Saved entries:
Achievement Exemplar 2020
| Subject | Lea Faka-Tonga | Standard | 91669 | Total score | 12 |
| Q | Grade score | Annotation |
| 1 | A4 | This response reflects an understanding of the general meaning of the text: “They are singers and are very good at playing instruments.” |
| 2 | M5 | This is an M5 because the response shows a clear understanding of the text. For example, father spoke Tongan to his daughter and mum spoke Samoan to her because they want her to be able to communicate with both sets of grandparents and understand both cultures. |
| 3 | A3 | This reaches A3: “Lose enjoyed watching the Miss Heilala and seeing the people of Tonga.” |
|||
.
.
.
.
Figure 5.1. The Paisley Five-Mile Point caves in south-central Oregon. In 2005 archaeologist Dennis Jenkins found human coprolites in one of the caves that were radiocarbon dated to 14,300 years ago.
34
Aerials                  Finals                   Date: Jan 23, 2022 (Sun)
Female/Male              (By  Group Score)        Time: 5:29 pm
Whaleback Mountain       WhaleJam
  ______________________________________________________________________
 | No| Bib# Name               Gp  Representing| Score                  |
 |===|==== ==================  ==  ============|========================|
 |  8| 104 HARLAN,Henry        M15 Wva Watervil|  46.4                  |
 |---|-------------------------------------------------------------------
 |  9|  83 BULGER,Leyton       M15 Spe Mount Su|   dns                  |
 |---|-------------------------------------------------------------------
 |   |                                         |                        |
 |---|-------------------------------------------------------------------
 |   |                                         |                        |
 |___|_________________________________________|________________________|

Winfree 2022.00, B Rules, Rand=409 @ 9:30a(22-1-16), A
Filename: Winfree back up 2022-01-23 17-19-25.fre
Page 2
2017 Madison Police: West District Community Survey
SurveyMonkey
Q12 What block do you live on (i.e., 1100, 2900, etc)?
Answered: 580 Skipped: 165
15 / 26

PROBLEM:
Counting every line of the records above that has the word "understanding", state the total and give nothing besides it.

ANSWER BOX:
2